Slog tipper Emily Steed called State Representative Elizabeth Scott (R-Monroe) to ask why she was the lone "nay" vote in the House's 96-1 passage of a bill that finally criminalized marital rape in the third degree.
"She kind of hangs herself with her own words, if you ask me," Emily says. "It's pretty gross." Emily forwarded the representative's email response:
Please be assured that as a survivor of domestic violence from my first marriage I thought long and hard about my decision to vote against House Bill 1108 which revises the definitions of indecent liberties and rape in the third degree. This bill requires absolutely no proof that rape occurred—because there couldn't be any—and is specifically NOT about forcible rape.
My concern was that someone could accuse her spouse of 'rape in the 3rd degree' which is not what most people think of when they hear the word 'rape'. This bill is not about physically forced sex. If for example, a husband verbally threatens his wife pressuring her to have sex against her will, that will be a crime. The problem is, how do you prove it? There's no way to prove that. I am concerned that a divorcing spouse could lie about it just to make more trouble on the way out the door.

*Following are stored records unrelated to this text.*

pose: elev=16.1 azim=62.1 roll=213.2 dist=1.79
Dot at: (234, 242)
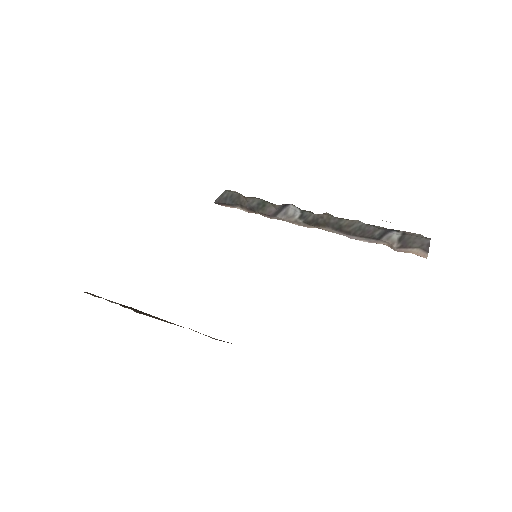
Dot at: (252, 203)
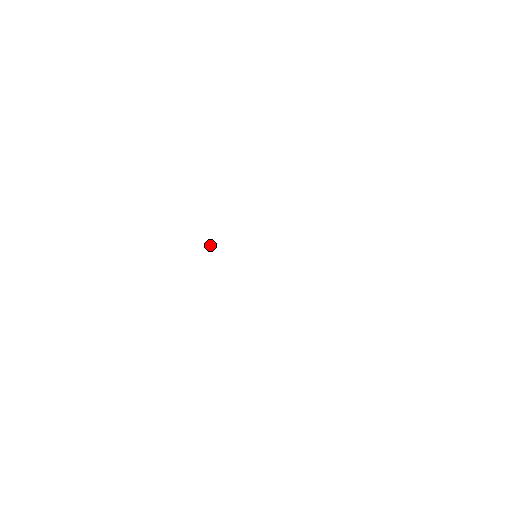
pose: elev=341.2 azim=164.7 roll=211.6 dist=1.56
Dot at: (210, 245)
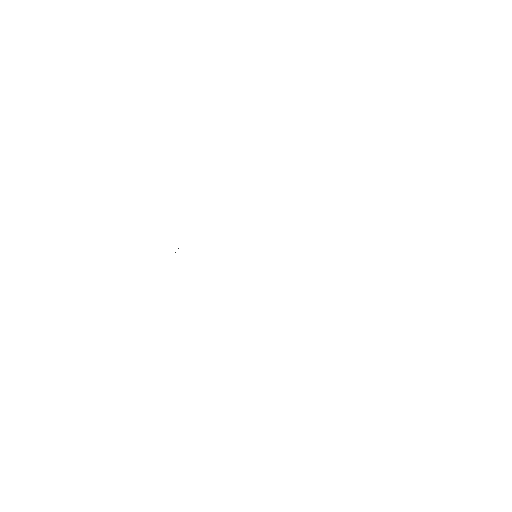
Dot at: occluded
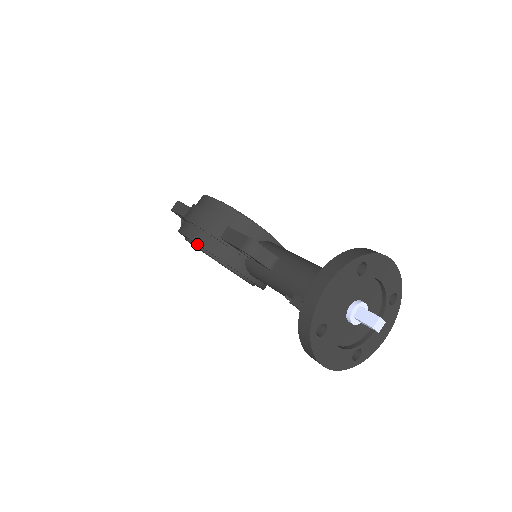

My second concern is that, as a linguist, I hate it when words are twisted beyond recognition. Rape used to mean rape. Now it doesn't, so we add ridiculous adjectives like 'forcible' to make it clear.

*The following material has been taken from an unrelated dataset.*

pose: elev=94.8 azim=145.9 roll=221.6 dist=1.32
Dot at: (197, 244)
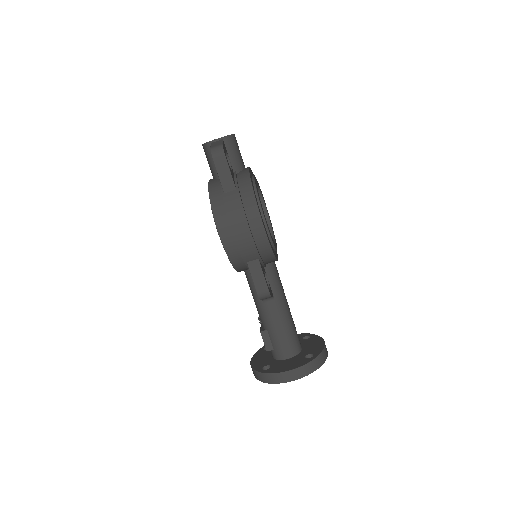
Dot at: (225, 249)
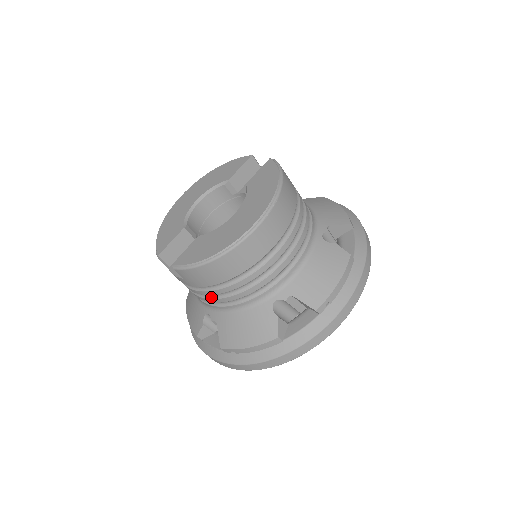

Even though we disagree, I hope this helps to clarify why I voted against the bill. I ran on smaller smarter government and I intend to keep that promise. However, please let me know if follow-up is needed. I would like to sit down and meet with you over coffee sometime if you are interested.
39th District Representative
Scott's office has not yet responded to a request for comment on whether her concern over "trouble on the way out the door" actually trumps the ability for wives to prosecute spousal rapists. UPDATE: Scott has confirmed the email represents her position.